For Zhao, each September when school starts is one of the hardest times because most schools do not accept enrollments of disabled children. For those lucky enough to attend school, Zhao worries about them being bullied.

"When one of the girls I care for went to the primary school last year, she cried every day. I later found out that all her classmates called her names and bullied her, which made me so angry," Zhao recalled.

Chenguang Baby Home requires more than 30,000 yuan ($4,877) to cover basic monthly expenses, with most funding coming from donations by Zhao's friends and money she makes from her beauty parlor.

"Besides daily expenses, medical costs are very high. For instance, I spent more than 100,000 yuan in treating a 4-year-old girl battling the last stage of an aggressive form of retina cancer," said Zhao.

Uncertain future

Zhao worries about whether she will find a new house to move to after the current one is demolished.

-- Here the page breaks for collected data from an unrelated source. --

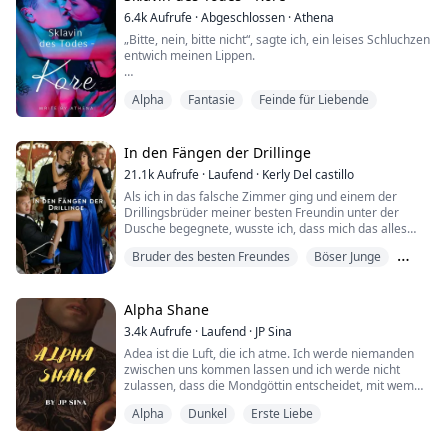
Gesicht verriet mir, dass er es ernst meinte.
6.4k
Aufrufe
·
Abgeschlossen
·
Athena
Ich schluckte ...
„Bitte, nein, bitte nicht“, sagte ich, ein leises Schluchzen
entwich meinen Lippen.
Seine blauen Augen bohrten sich in meine. Warum
Alpha
Fantasie
Feinde für Liebende
waren sie so wunderschön? Nein, ich durfte nicht so
denken. Ich hasste diesen Mann, ich hasste, wie er
mich gefangen hielt.
In den Fängen der Drillinge
„Ich bin eine geweihte Jungfrau der Göttin Athene“,
21.1k
Aufrufe
·
Laufend
·
Kerly Del castillo
sagte ich zu ihm. Hades gefiel diese Antwort nicht.
Als ich in das falsche Zimmer ging und einem der
Drillingsbrüder meiner besten Freundin unter der
„Ich werde dich bald brechen“, sagte ...
Dusche begegnete, wusste ich, dass mich das alles
kosten würde.
Bruder des besten Freundes
Böser Junge
Vor allem, weil es ihre Hochzeit ist ...... Und ich die
Trauzeugin bin.
Dominant
Ich hätte umdrehen sollen.
Freunde schlafen nie mit den Brüdern ihrer Freunde...
Alpha Shane
das ist die Regel.
3.4k
Aufrufe
·
Laufend
·
JP Sina
Stattdessen gab mir Warren ein Vergnügen, das ich
Adea ist die Luft, die ich atme. Ich werde niemanden
noch nie zuvor e...
zwischen uns kommen lassen und ich werde nicht
zulassen, dass die Mondgöttin entscheidet, mit wem
sie zusammen sein soll. Ob es ihr Vater oder das
Alpha
Dunkel
Erste Liebe
Schicksal ist, niemand wird mir im Weg stehen.
Schicksal? Gefährte? Diese Worte bedeuten mir nichts.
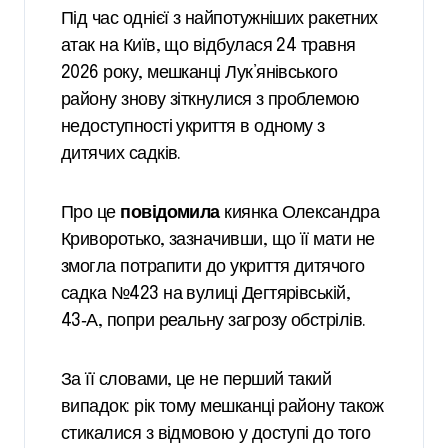
Під час однієї з найпотужніших ракетних
атак на Київ, що відбулася 24 травня
2026 року, мешканці Лук’янівського
району знову зіткнулися з проблемою
недоступності укриття в одному з
дитячих садків.
Про це
повідомила
киянка Олександра
Криворотько, зазначивши, що її мати не
змогла потрапити до укриття дитячого
садка №423 на вулиці Дегтярівській,
43‑А, попри реальну загрозу обстрілів.
За її словами, це не перший такий
випадок: рік тому мешканці району також
стикалися з відмовою у доступі до того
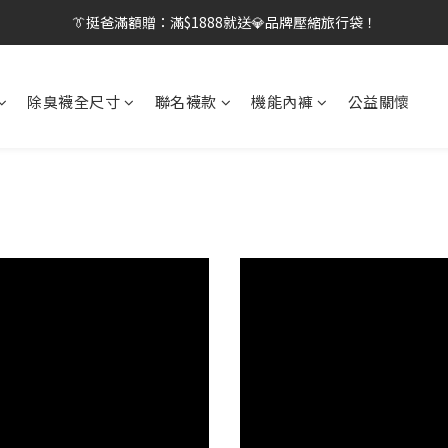
👔挺爸行動：全館襪款【最低$149起】✨立即下單！
👔挺爸滿額贈：滿$1888就送💎品牌壓縮旅行袋！
【刷卡/電子支付限定】下單送✨WARX品牌質感杯袋！
除臭襪全尺寸
聯名襪款
機能內褲
公益關懷
👔挺爸行動：全館襪款【最低$149起】✨立即下單！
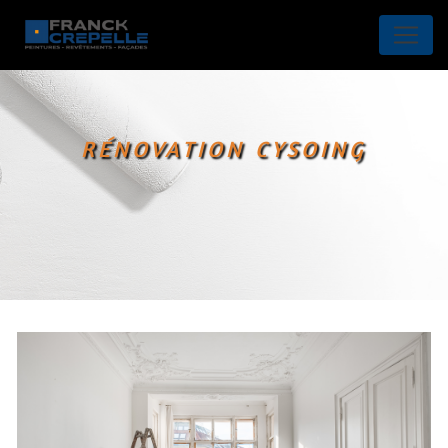
Panneau de gestion des cookies
RÉNOVATION CYSOING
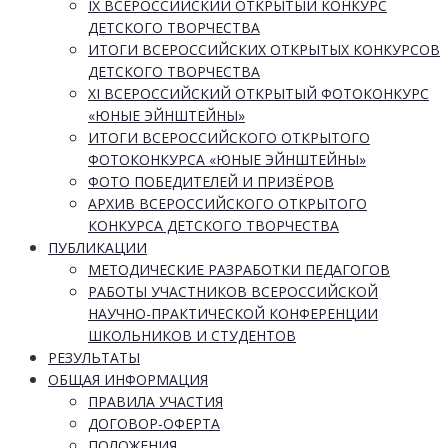
IX ВСЕРОССИЙСКИЙ ОТКРЫТЫЙ КОНКУРС
ДЕТСКОГО ТВОРЧЕСТВА
ИТОГИ ВСЕРОССИЙСКИХ ОТКРЫТЫХ КОНКУРСОВ
ДЕТСКОГО ТВОРЧЕСТВА
XI ВСЕРОССИЙСКИЙ ОТКРЫТЫЙ ФОТОКОНКУРС
«ЮНЫЕ ЭЙНШТЕЙНЫ»
ИТОГИ ВСЕРОССИЙСКОГО ОТКРЫТОГО
ФОТОКОНКУРСА «ЮНЫЕ ЭЙНШТЕЙНЫ»
ФОТО ПОБЕДИТЕЛЕЙ И ПРИЗЁРОВ
АРХИВ ВСЕРОССИЙСКОГО ОТКРЫТОГО
КОНКУРСА ДЕТСКОГО ТВОРЧЕСТВА
ПУБЛИКАЦИИ
МЕТОДИЧЕСКИЕ РАЗРАБОТКИ ПЕДАГОГОВ
РАБОТЫ УЧАСТНИКОВ ВСЕРОССИЙСКОЙ
НАУЧНО-ПРАКТИЧЕСКОЙ КОНФЕРЕНЦИИ
ШКОЛЬНИКОВ И СТУДЕНТОВ
РЕЗУЛЬТАТЫ
ОБЩАЯ ИНФОРМАЦИЯ
ПРАВИЛА УЧАСТИЯ
ДОГОВОР-ОФЕРТА
ПОЛОЖЕНИЯ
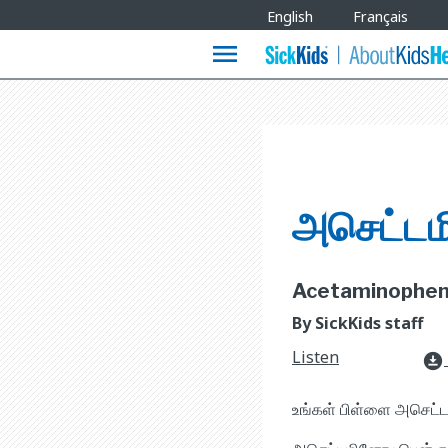
Site
English
Français
Languages
menu
அசெட்ட
Acetaminophen [
By SickKids staff
Listen
download_for_offline
உங்கள் பிள்ளை அசெட்ட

"It's hard. I've been to many places, but I can't find a suitable one. Houses I have seen are either too squalid or too expensive to rent," Zhao told Metropolitan.

If a new site for the Chenguang Baby Home isn't found by October, children might end up wandering the street, noted Zhao.

Because she has had difficulty finding a full-time carer to look after the children, Zhao's 67-year-old mother and her younger sister's family all volunteer to help her.

"Since I've been here, I have suffered appendicitis twice. But I think my daughter is doing a good thing, so I want to help her," said Zhao's mother.

Although operating costs are high, Zhao does not want to embark on a large-scale fundraising campaign. Aware that public trust in charities is already low due to a series of scandals, she worries her baby home could suffer from the backlash.

"My [fundraising] ability is limited. I want to provide good quality care for the children," said Zhao.

Zhao hopes her charity's children can one day be adopted, but knows for many such a fate is unlikely. "It's hard for people to adopt disabled children, so I'm prepared to take care of them for the rest of my life," she said.